Геннадий молчал, усиленно потирая щеку. Он, видимо, решал трудную для себя задачу. И решал по-своему. Уйти от борьбы, ставшей неимоверно опасной сейчас, было его желанием. Участие в ней до сего дня не требовало особого риска. Кроме меня, Андрея и связного от Демьяна, он ни с кем не встречался. Радиограммы ему доставлял я и относил от него к Наперстку. Возможность провала ничтожна. Геннадий мог спокойно ходить по городу, спокойно спать за своими плотными ставнями и даже спокойно целовать свою Груню. А теперь ему предлагали активную борьбу, и предлагали в такой момент, когда враг накинул на подполье петлю и по одному душит патриотов.
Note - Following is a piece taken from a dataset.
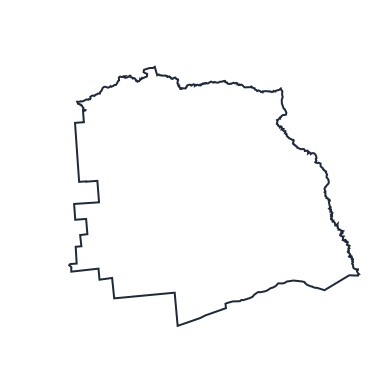 outline of Burruyacú, Tucumán, Argentina, rotated 74°
{"feature_id": "61730980B16369231979992", "entity_name": "Burruyacú", "entity_type": "district", "adm_level": 2, "iso_a3": "ARG", "parent_name": "Argentina", "parent_adm1": "Tucumán", "projection": "mercator", "projection_center": [-64.978, -26.55], "detail": "fine", "context": "isolated", "style": "outline", "palette": "slate", "viewbox_px": 384, "rotation_deg": 74, "n_neighbors": 0, "source": "geoboundaries", "source_scale": "gbopen_adm2", "svg_char_len": 5736}
<svg xmlns="http://www.w3.org/2000/svg" viewBox="0 0 384 384"><g transform="rotate(74 192 192)"><path d="M318.1,55.5L317.3,55.1L317.1,54.1L316.0,54.8L313.5,55.3L313.1,55.0L312.6,53.9L312.1,53.8L312.0,55.3L311.3,55.6L311.1,56.3L309.9,57.5L309.1,57.8L306.2,57.3L305.1,57.9L304.1,56.8L303.2,57.1L303.0,56.4L301.3,56.8L301.3,55.9L301.0,55.7L300.3,56.2L300.5,56.8L300.3,57.0L299.5,56.4L298.3,56.3L298.3,57.4L297.8,58.6L297.4,58.8L297.3,58.4L296.7,58.1L297.2,57.3L296.9,56.9L294.0,57.7L292.6,58.8L292.2,58.6L292.5,58.2L292.4,57.7L291.5,57.3L289.8,57.4L289.6,56.3L288.4,56.6L287.4,56.0L287.1,55.4L286.8,55.6L285.9,57.3L285.4,57.6L283.3,56.1L282.3,58.2L281.6,58.4L282.0,57.3L281.8,57.0L280.2,57.8L280.1,58.1L280.6,59.3L279.8,59.9L279.7,60.3L276.9,59.1L276.5,58.6L275.7,60.7L274.7,60.9L274.3,61.5L274.1,61.4L273.6,60.1L273.1,60.6L272.7,60.3L273.2,59.2L273.0,58.6L272.3,58.3L271.6,58.8L271.2,57.6L270.5,58.6L270.7,59.2L269.1,60.0L268.7,61.4L268.2,61.0L266.8,61.9L265.7,61.4L263.7,61.3L262.9,60.9L263.3,61.6L263.2,62.3L264.1,62.7L263.7,63.5L261.3,63.2L259.6,63.8L259.5,64.4L258.7,64.1L258.7,65.0L257.5,64.8L256.4,65.9L255.7,65.5L255.7,65.0L254.0,65.1L254.1,64.1L252.9,63.8L252.8,64.5L252.1,64.8L251.0,62.9L250.6,63.3L249.5,63.2L249.1,64.3L248.7,63.9L247.7,63.8L247.7,63.4L247.4,63.3L246.9,64.4L246.0,64.3L245.7,64.7L245.1,63.8L245.4,63.2L244.8,62.9L243.3,63.5L239.3,63.2L238.4,61.9L237.2,62.0L237.2,63.0L235.4,63.3L234.9,64.5L233.2,64.2L232.7,64.9L229.7,64.0L228.7,64.6L228.2,63.6L225.5,63.8L224.2,62.9L223.9,61.9L223.2,61.3L221.4,58.4L220.4,57.8L217.3,57.5L215.1,58.6L213.5,58.1L212.6,57.3L209.7,58.0L209.2,57.5L207.4,59.2L206.8,59.2L206.4,59.7L205.6,59.5L202.8,61.3L200.1,60.6L198.8,62.1L198.7,63.6L197.9,64.9L197.3,65.3L196.2,63.9L194.4,63.9L193.7,62.9L190.9,62.8L188.9,63.6L188.4,64.1L187.9,65.2L187.8,66.5L188.3,67.4L186.6,67.8L186.1,68.3L186.8,69.8L185.1,69.2L184.2,69.4L183.7,72.1L183.1,71.9L181.5,72.7L181.0,75.1L180.1,76.6L178.9,77.7L178.6,78.5L177.0,78.8L176.7,79.4L175.6,79.8L175.3,80.6L174.3,80.7L173.5,81.6L171.4,80.7L170.9,80.1L169.9,80.1L169.5,81.3L168.0,82.6L167.3,83.7L166.0,84.3L165.5,84.9L165.0,84.8L164.2,85.4L162.2,85.2L162.0,85.9L161.3,85.9L160.9,86.4L160.0,85.6L159.3,85.5L159.4,86.2L159.0,86.7L157.6,87.6L156.7,86.6L156.1,87.7L156.3,88.6L154.4,87.8L153.5,88.4L154.0,89.7L153.1,89.6L152.8,90.4L151.7,91.0L151.0,90.8L149.9,91.7L147.4,90.3L146.3,90.5L146.2,89.0L145.2,87.7L145.6,87.1L144.6,86.8L144.6,85.9L143.7,85.1L143.1,83.4L143.5,82.1L143.5,80.3L141.6,79.4L138.1,80.0L137.6,80.6L136.6,80.9L131.7,81.2L128.3,80.4L125.6,78.6L123.0,78.5L120.0,77.4L118.5,78.0L117.0,78.1L117.8,79.9L117.8,83.5L118.2,83.8L118.4,84.4L117.3,85.7L117.9,86.3L118.0,87.7L117.2,88.5L117.0,89.4L116.5,89.7L116.5,90.6L115.5,92.8L114.8,96.2L115.7,96.6L115.4,97.2L114.9,97.5L114.7,98.3L113.8,98.7L112.7,100.1L113.0,101.5L111.6,102.1L110.8,103.3L109.6,103.2L108.2,105.5L107.5,105.4L106.9,106.0L107.3,107.1L105.9,112.6L102.6,114.6L102.2,117.1L101.7,116.9L101.2,118.8L100.0,118.5L99.3,119.4L99.5,120.7L98.4,121.9L98.8,124.9L98.4,125.4L98.4,126.7L97.3,128.2L96.7,128.1L96.0,128.5L95.8,129.4L95.1,130.0L94.4,129.7L94.0,130.4L94.2,133.2L93.7,134.6L94.1,136.4L93.6,138.3L92.4,140.1L92.8,140.8L92.5,141.1L92.6,141.6L91.2,143.1L91.2,143.8L92.1,146.9L91.3,148.1L91.5,148.8L90.9,149.0L90.9,150.0L91.2,150.5L91.0,150.8L91.3,150.9L91.2,151.8L90.8,152.1L91.7,153.8L91.0,154.0L91.0,154.5L91.7,155.1L91.5,155.8L90.4,157.1L90.3,157.7L90.7,158.6L90.2,159.0L90.6,159.9L89.8,159.6L88.9,160.8L89.5,163.3L88.7,163.5L88.1,165.0L88.2,167.1L88.7,167.8L89.4,168.0L89.7,168.9L90.6,169.4L90.5,170.3L89.4,173.1L89.9,173.0L90.1,174.0L89.7,174.8L88.6,174.8L87.3,175.4L86.7,175.0L85.9,175.9L85.0,175.2L83.7,176.1L81.1,175.0L80.6,174.4L79.9,174.4L79.0,175.9L77.4,176.5L77.3,177.6L77.9,179.4L77.8,179.8L77.3,179.9L77.2,180.7L76.3,180.8L75.6,181.5L75.2,181.4L74.7,182.0L74.8,182.8L74.4,183.2L74.7,183.8L73.8,184.6L73.4,184.4L72.7,185.5L72.0,188.6L71.2,189.4L71.2,190.5L69.9,191.5L70.2,193.3L61.4,193.3L62.0,195.4L61.1,198.8L61.3,204.5L63.4,205.5L64.6,204.5L66.1,202.5L68.5,203.5L69.0,207.9L68.7,208.3L69.1,208.4L69.1,209.1L69.6,209.6L69.6,210.7L69.3,210.8L70.3,211.4L70.9,212.2L70.5,213.6L69.8,214.3L70.5,214.4L69.7,215.2L68.0,215.2L66.7,216.1L66.3,216.8L66.6,217.6L65.5,218.0L64.5,219.4L63.6,219.2L63.6,219.7L63.1,219.8L63.8,221.7L64.0,223.6L63.7,224.8L63.0,225.6L62.5,225.5L62.2,224.7L61.9,225.9L62.3,227.6L61.2,229.3L61.9,230.8L64.7,231.4L65.0,232.5L67.0,234.2L68.1,235.7L67.8,237.2L68.3,238.4L68.6,240.6L67.8,241.1L68.4,242.2L68.6,243.9L66.9,246.5L66.7,247.5L67.3,249.1L69.9,251.3L70.6,252.7L72.0,253.4L71.4,255.5L72.0,256.6L71.9,257.9L72.8,259.4L71.9,260.6L72.0,262.2L72.6,263.6L74.1,263.7L74.8,264.5L74.3,265.5L74.7,266.5L73.9,267.9L74.6,271.1L74.7,272.7L74.1,273.8L74.3,274.6L73.6,277.5L75.9,277.2L76.4,276.0L77.2,275.4L77.2,274.9L77.7,274.6L78.0,274.9L78.7,274.0L80.5,273.7L81.1,273.2L82.0,273.4L82.4,273.9L83.3,273.8L83.3,273.2L83.9,271.8L84.2,272.0L84.3,272.9L84.0,274.4L95.1,276.7L93.3,285.4L151.1,297.7L152.6,290.9L152.9,291.0L155.2,279.9L176.3,284.2L171.0,308.6L186.5,311.9L188.7,301.2L203.7,304.2L202.6,311.4L213.7,313.3L212.6,318.9L229.0,322.6L227.7,328.9L228.5,330.2L230.9,328.7L235.3,330.0L239.9,303.0L250.8,305.1L252.6,292.5L272.8,296.1L284.0,236.4L316.7,242.7L315.4,218.8L314.3,213.0L313.0,191.4L308.6,190.6L308.4,189.2L308.4,183.1L310.2,176.0L309.4,174.2L310.1,172.6L309.9,165.6L309.4,162.6L308.0,160.7L306.5,156.5L306.5,155.6L307.1,154.4L307.6,149.3L307.4,147.0L306.1,142.7L306.2,141.0L305.6,137.7L303.6,134.4L304.9,129.9L305.0,128.1L304.2,125.6L305.1,118.8L308.4,110.7L309.3,109.1L310.0,108.4L310.8,108.4L313.0,106.9L315.7,103.4L315.9,102.6L316.8,101.9L318.1,99.8L318.6,98.2L322.9,91.7L315.4,63.8L318.1,55.5Z" fill="none" stroke="#1e293b" stroke-width="2"/></g></svg>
— Ладно, — нехотя, каким-то упавшим голосом произнес Геннадий. — Твоим ребятам будет по плечу проверка?

— И его, и моим, и даже женщинам из группы Челнока, — ответил за меня Андрей. — Нужна взаимная, перекрестная проверка и перепроверка. Иначе мы не вырвемся из этого заколдованного круга.

— Хорошо, — опять согласился Геннадий. — Пусть будет так.

— И еще у меня такое предложение, — продолжал Андрей. — Связного Колючего надо сменить.

— Правильно! — одобрил я. — Он может быть на подозрении у немцев, как и Крайний, с того момента, когда арестован Прохор.

— Но ведь он поддерживает связь через «почтовый ящик», — возразил Геннадий.

— Крайний тоже имел дело с «почтовым ящиком», а все-таки его арестовали.

Геннадий кивнул:

— Что ж, заменим и Колючего.

Он говорил это таким тоном, будто выполнял чужую волю. И в глазах его туманилась глубокая тоска. Я приметил ее, но не придал значения. Мы были слишком взволнованы постигшим нас несчастьем и думали в ту минуту только о нем.